Teyata’s voice sounded loud and fuzzy, as if underwater. He stirred and opened his eyes, conscious of moisture on his being; his goggles beside him. Slipping them back on, he got to his feet, swaying as Teyata collided with him in a crushing embrace.
“I couldn’t wake you up,” she said.
“Did I faint?”
“You’ve been asleep since the sun was there to there.”
Brad followed her arm; about three hours by his estimation.
“What happened?” he asked himself.
He went to pick up his pack, then tossed it into the fountain as a familiar odour filled his senses once again, making him reel. Coughing and spluttering, a moment she turned to retrieve his pack. The fiery red plant and an assortment of others floated on the water.
To his horror, Teyata leapt onto the edge of the fountain and retrieved Brad’s pack. Her nostrils quivered a bit, but apart from that, she suffered no ill effects. Brad, curious, crept closer to the floating plants, sniffed, then inhaled deeply. Apparently, the water had neutralised the effects. He began to rationalise the phenomenon, quickly coming to one conclusion.
“It was gas,” he said in awestruck whisper.
Teyata bounded beside him.
“It’s… ” he stopped himself, remembering to make the explanation simple. “A type of poisonous air. If you breathe it in; you die. That’s how the old world was killed.”
“How did the gas come?” asked Teyata, echoing his own unasked question.
Brad’s eyes flickered from one floating plant to the other.
“It must’ve been a mixture of saps. Two of those plants mixed together make the gas.”
He took up two of the plants; a different one in each hand, and wondered what other effects he could make?
“We’ve got to stay here for a few days,” he said.
“It’s a good place to sleep,” Teyata agreed.
When Teyata said “sleep,” she meant a safe place to make camp. Brad noted the animal droppings near the fountain and the high roof of the shopping centre. After dark, creatures would come to the fountain to drink, making for easy hunting, and they could sleep high away from predators.

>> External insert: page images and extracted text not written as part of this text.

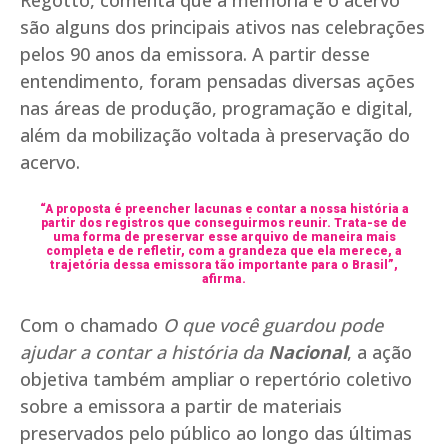
Regotto, comenta que a memória e o acervo
são alguns dos principais ativos nas celebrações
pelos 90 anos da emissora. A partir desse
entendimento, foram pensadas diversas ações
nas áreas de produção, programação e digital,
além da mobilização voltada à preservação do
acervo.
“A proposta é preencher lacunas e contar a nossa história a
partir dos registros que conseguirmos reunir. Trata-se de
uma forma de preservar esse arquivo de maneira mais
completa e de refletir, com a grandeza que ela merece, a
trajetória dessa emissora tão importante para o Brasil”,
afirma.
Com o chamado
O que você guardou pode
ajudar a contar a história da
Nacional
, a ação
objetiva também ampliar o repertório coletivo
sobre a emissora a partir de materiais
preservados pelo público ao longo das últimas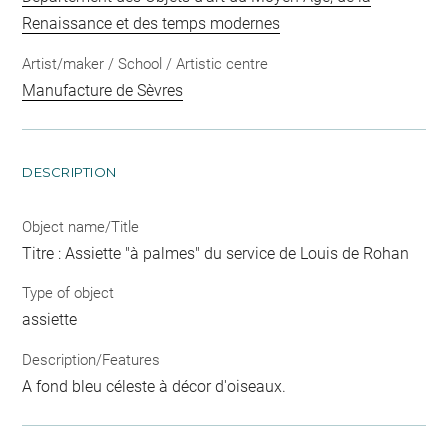
Renaissance et des temps modernes
Artist/maker / School / Artistic centre
Manufacture de Sèvres
DESCRIPTION
Object name/Title
Titre : Assiette "à palmes" du service de Louis de Rohan
Type of object
assiette
Description/Features
A fond bleu céleste à décor d'oiseaux.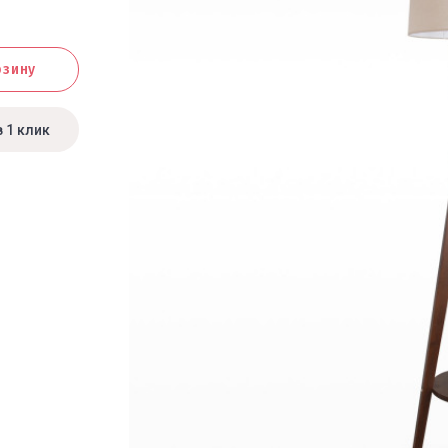
рзину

“But we’re going to need longer than a few days,” said Teyata.
“Ok, let’s go inside.”
They mounted the last of the steps together and approached the glass doors. It opened automatically as they entered into the coolness of its still functioning air conditioning. The centre’s polished floor echoed with their footsteps as Brad approached the automated directory.
He paused about to dab at the screen.
“Would you like to do this?”
“What do I do?” Teyata asked, taking a step closer.
“Can you spell ‘army”‘
“Then tap in the letters.”
No listing came the screen’s response.
“Now add ‘surplus,”‘ said Brad.
A shop highlighted on the third level – Ben’s surplus.
Before he could spot the shop, Teyata pointed.
“Is that the one?”
Brad zoomed in on his telescopic lens, spying ex-military camping goods in the shop window.
“Yeah, that’s the one,” he said, already running up the escalators.